[課題一覧]
- A) iwownfit P1 の睡眠機能レビューから、「必要な情報が集約されているメイン画面」から「左上には睡眠スコアが表示されます。このスコアをレビューでは使いません。」までをすべて引用せよ。
- B) iwownfit P1 の睡眠機能レビューを、最後の文の後から書き継げ。

=== 抜粋文 ===

この記事は iwownfit P1 の睡眠機能をレビューします。
この製品は検索するとたくさんの型式が出てきます。私がアマゾンフランスで注文した際は Dr. Viva というブランドでした。注文後届いた製品には Makibes BR1 と書かれていました。
中国製品であることには違いないはずです。ちょっと怪しい雰囲気ですね。
レビューの結論から言うと、おすすめできません。睡眠初期段階にて深い睡眠が検出されませんでした。
詳細を解説します。
アプリの睡眠管理機能でできること
Zeroner Health Pro というアプリでデータ収集と睡眠分析を行います。このアプリでできることを簡単に紹介します。
必要な情報が集約されているメイン画面
上図は睡眠管理のメイン画面です。基本的な機能は備わっています。
まず画面中央に睡眠図(睡眠サイクル)が表示されます。睡眠ステージは以下の 4 つです。
- 目覚め(中途覚醒)
- レム睡眠
- 浅い(ノンレム)睡眠
- 深い(ノンレム)睡眠
左上には睡眠スコアが表示されます。このスコアをレビューでは使いません。

=== データ欄 ===

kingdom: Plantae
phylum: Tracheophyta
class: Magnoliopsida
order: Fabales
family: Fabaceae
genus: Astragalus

===

[解答]
- A)
必要な情報が集約されているメイン画面
上図は睡眠管理のメイン画面です。基本的な機能は備わっています。
まず画面中央に睡眠図(睡眠サイクル)が表示されます。睡眠ステージは以下の 4 つです。
- 目覚め(中途覚醒)
- レム睡眠
- 浅い(ノンレム)睡眠
- 深い(ノンレム)睡眠
左上には睡眠スコアが表示されます。このスコアをレビューでは使いません。

- B)
画面を下にスクロール(上にスワイプ)するとその日の睡眠データの詳細が表示されます。各睡眠ステージで何時間寝たか、などのデータが集計されています。
画面をさらに移動すると、目覚めの気分や前日の行動を記録画面が表示されます。
コーヒー(カフェイン)を飲むと眠りが浅くなるといわれています。実際にカフェインを摂取したかどうかを記録するのは後で睡眠の質を振り返るときに便利です。
詳細画面から睡眠の知識を学べる
睡眠詳細データの各項目をタップすると解説画面に移行します。
必ずしも読む必要はありません。知識を深めるために読みたければいつでも読むことができます。
グラフをタップして睡眠ステージをチェック
睡眠にはサイクルがあります。上図に示す様にグラフ内をタップすると、タップした時点での睡眠ステージと専有時間が表示されます。
上図の例ではこのようになります。
- 01:02 – 01:22 の間 (20 分間)
- 深い睡眠ステージだった
この機能は後ほどレビューで使用する重要な機能です。
睡眠データをシェアすることができる
睡眠図はシェアすることができます。上図に示す手順でシェアすると、レシートのような縦長の JPG 画像が生成されます。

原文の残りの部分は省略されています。